Date: 2015-06-17 02:53 am (UTC)
From: [identity profile] austin-dern.livejournal.com
At least at American airports they put up a sign warning that if you go past this point you're leaving the security quarantine and will have to have a boarding pass to re-enter. There was nothing like that anywhere around Toronto that we could figure out.

(no subject)

Date: 2015-06-16 01:37 pm (UTC)
From: [identity profile] rcoony.livejournal.com
I had no idea you went to Paris. What did you go there for?

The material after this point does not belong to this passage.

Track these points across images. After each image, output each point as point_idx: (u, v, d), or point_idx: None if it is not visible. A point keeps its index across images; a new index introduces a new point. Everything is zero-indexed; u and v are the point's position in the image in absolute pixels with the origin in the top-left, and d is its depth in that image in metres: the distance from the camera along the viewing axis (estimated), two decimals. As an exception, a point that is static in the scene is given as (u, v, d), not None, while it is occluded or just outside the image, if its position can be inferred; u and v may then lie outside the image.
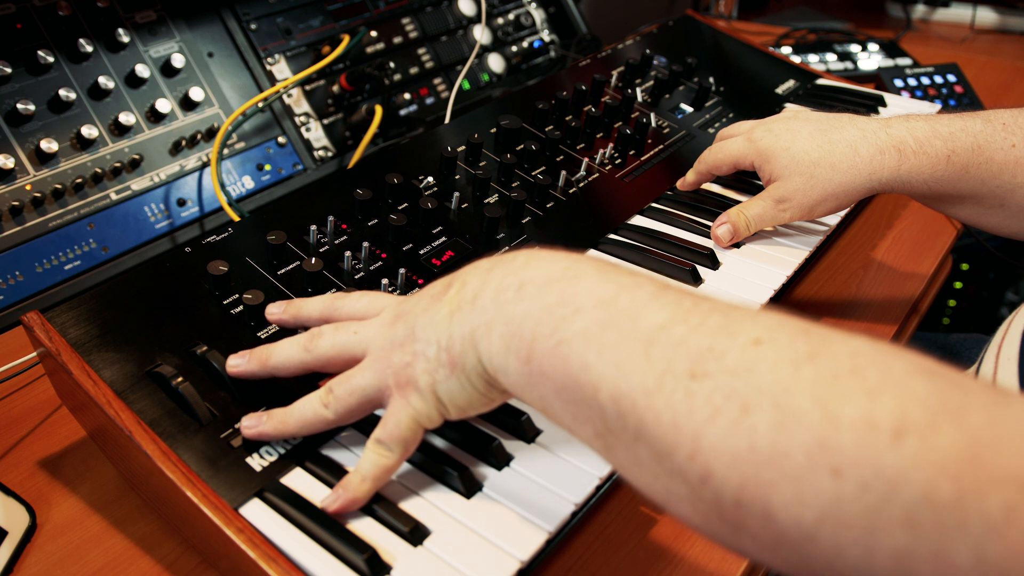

Which Paris? The one in France? Or the one in Ontario? You could have just drove to that one. Same with Paris, Illinois, and you probably would not have been routed through Canada. But remembering our road trips of long ago, I wouldn't count that out entirely.

(no subject)

Date: 2015-06-17 02:54 am (UTC)
From: [identity profile] austin-dern.livejournal.com
We went to Paris, France, as a way point, to get us to Brittany and then to London! But the main objective here was getting to an academic conference in the city of Rennes, in northern France. We used this as a chance to see a couple of amusement parks and [livejournal.com profile] bunny_hugger's uncle.

(no subject)

Date: 2015-06-19 10:09 pm (UTC)
ext_392293: Portrait of BunnyHugger. (reading)
From: [identity profile] bunny-hugger.livejournal.com
A couple of people had told me that they find small planes less scary and "smooth." I don't know how their experiences are so different. It plunged viscerally every time it hit a cloud, which was often enough, being as it was in the sky and all that. The landing was harrowing: it felt like going down a stairway on a pogo stick, and because I could see out of the front window I couldn't not look. And what I saw was the plane seeming to veer wildly back and forth to the extent that I thought hitting the runway would be a matter of chance and not a very good one at that. In the last moments before landing it felt as though we were lurching slowly over buildings that we might as easily clip. This is surely not what happened, but just as surely, it is how it appeared to me at the time.

(no subject)

Date: 2015-06-22 02:13 am (UTC)
From: [identity profile] austin-dern.livejournal.com
I wonder if the scene ahead seemed to be bouncing around just because we were far from the ground and so a slight change in the heading multiplied by the distance produced a large apparent change in what we were looking at.

I don't see how a small plane could be smoother than a large plane Inertia alone seems to make that implausible. Perhaps they fly much less interesting skies.